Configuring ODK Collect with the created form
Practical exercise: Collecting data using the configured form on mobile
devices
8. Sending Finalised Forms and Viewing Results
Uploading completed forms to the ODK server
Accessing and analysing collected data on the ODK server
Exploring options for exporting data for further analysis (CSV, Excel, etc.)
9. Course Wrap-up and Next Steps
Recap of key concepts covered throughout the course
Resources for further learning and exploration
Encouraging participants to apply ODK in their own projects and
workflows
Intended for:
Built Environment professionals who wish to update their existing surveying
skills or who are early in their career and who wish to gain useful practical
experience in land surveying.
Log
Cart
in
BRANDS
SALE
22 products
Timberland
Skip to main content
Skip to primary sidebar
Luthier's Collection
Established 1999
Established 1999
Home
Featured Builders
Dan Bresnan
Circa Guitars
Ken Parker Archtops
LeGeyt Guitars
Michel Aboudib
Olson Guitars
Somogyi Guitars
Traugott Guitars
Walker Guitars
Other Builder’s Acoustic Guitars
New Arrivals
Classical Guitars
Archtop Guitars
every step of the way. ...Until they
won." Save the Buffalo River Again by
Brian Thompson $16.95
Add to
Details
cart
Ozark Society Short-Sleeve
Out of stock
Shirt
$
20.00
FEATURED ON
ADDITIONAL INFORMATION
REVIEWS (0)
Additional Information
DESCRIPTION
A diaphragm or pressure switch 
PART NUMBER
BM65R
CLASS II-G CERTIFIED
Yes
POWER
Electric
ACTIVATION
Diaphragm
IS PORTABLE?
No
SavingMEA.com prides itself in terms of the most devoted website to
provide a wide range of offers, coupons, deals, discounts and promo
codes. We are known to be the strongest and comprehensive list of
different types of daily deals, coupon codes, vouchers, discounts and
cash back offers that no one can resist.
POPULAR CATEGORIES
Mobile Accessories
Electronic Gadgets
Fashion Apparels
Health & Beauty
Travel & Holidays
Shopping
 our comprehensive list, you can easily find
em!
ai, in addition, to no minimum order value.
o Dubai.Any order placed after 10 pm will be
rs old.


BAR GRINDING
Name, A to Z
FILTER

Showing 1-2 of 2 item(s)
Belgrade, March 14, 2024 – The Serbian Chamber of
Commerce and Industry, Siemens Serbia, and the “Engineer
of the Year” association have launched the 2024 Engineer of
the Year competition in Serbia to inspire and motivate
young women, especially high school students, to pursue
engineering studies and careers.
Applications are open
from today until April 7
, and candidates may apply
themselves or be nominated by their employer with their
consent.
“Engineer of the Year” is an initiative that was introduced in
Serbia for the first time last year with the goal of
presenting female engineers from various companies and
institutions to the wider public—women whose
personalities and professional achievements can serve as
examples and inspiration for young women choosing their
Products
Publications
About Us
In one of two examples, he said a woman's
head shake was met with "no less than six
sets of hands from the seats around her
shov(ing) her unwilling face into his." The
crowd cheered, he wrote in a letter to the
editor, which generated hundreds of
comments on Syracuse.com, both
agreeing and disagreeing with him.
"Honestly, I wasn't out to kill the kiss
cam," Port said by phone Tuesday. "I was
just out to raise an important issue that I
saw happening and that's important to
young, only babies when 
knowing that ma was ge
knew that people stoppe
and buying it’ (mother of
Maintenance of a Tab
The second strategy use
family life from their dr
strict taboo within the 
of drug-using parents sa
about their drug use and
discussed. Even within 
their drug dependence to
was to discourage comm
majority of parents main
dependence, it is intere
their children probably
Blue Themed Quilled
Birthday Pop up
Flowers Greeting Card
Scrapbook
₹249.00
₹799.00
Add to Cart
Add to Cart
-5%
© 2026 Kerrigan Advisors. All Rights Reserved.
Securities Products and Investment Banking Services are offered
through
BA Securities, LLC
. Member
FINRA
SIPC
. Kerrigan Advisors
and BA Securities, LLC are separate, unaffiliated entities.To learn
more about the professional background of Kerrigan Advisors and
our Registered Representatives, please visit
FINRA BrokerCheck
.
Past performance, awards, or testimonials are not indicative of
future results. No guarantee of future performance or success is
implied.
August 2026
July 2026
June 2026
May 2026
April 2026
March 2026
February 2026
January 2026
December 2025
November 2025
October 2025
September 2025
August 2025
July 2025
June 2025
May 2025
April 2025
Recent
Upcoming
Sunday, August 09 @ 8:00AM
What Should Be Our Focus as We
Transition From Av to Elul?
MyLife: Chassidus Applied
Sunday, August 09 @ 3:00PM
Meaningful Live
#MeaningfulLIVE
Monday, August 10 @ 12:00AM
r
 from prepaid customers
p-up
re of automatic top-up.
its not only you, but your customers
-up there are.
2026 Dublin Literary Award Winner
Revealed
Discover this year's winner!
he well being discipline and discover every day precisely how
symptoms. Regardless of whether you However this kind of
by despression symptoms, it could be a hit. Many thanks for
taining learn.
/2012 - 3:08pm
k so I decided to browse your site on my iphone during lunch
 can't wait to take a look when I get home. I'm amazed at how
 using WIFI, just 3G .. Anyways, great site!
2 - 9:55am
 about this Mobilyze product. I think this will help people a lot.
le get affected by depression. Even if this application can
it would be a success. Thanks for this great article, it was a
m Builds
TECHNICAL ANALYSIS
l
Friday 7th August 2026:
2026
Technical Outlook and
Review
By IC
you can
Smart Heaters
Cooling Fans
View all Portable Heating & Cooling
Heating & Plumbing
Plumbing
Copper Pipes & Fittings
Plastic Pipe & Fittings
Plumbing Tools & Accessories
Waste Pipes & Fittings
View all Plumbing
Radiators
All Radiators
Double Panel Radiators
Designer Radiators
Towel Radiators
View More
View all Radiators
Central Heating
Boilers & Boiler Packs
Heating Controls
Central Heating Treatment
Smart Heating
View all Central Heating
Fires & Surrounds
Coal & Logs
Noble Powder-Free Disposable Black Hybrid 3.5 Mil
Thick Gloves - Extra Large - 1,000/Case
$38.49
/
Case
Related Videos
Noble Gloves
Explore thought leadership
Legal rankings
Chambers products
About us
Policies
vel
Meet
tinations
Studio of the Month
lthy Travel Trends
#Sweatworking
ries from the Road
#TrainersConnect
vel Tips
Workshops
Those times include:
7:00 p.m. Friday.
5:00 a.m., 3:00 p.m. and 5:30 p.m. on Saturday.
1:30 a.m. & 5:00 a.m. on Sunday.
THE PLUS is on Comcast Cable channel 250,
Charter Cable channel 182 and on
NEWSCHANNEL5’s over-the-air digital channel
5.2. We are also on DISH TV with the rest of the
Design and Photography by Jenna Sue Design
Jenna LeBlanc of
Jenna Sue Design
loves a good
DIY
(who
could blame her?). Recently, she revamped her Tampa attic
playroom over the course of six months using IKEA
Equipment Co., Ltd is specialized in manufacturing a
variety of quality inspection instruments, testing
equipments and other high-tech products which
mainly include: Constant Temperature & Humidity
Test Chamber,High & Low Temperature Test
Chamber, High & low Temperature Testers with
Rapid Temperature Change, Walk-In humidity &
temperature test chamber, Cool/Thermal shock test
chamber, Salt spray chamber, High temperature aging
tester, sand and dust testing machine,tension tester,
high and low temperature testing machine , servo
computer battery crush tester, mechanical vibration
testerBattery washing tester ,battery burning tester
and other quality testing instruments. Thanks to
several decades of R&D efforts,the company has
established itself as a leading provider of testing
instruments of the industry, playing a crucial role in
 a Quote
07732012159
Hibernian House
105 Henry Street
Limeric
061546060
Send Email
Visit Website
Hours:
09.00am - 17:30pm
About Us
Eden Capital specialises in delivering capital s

────────────────

- **JOB ITEM**
Within the listing above, give again exactly every line from the line with "Belgrade, March 14, 2024" through the line with "their children probably", both included, and no other line.

- **RESPONSE AREA**
Belgrade, March 14, 2024 – The Serbian Chamber of
Commerce and Industry, Siemens Serbia, and the “Engineer
of the Year” association have launched the 2024 Engineer of
the Year competition in Serbia to inspire and motivate
young women, especially high school students, to pursue
engineering studies and careers.
Applications are open
from today until April 7
, and candidates may apply
themselves or be nominated by their employer with their
consent.
“Engineer of the Year” is an initiative that was introduced in
Serbia for the first time last year with the goal of
presenting female engineers from various companies and
institutions to the wider public—women whose
personalities and professional achievements can serve as
examples and inspiration for young women choosing their
Products
Publications
About Us
In one of two examples, he said a woman's
head shake was met with "no less than six
sets of hands from the seats around her
shov(ing) her unwilling face into his." The
crowd cheered, he wrote in a letter to the
editor, which generated hundreds of
comments on Syracuse.com, both
agreeing and disagreeing with him.
"Honestly, I wasn't out to kill the kiss
cam," Port said by phone Tuesday. "I was
just out to raise an important issue that I
saw happening and that's important to
young, only babies when 
knowing that ma was ge
knew that people stoppe
and buying it’ (mother of
Maintenance of a Tab
The second strategy use
family life from their dr
strict taboo within the 
of drug-using parents sa
about their drug use and
discussed. Even within 
their drug dependence to
was to discourage comm
majority of parents main
dependence, it is intere
their children probably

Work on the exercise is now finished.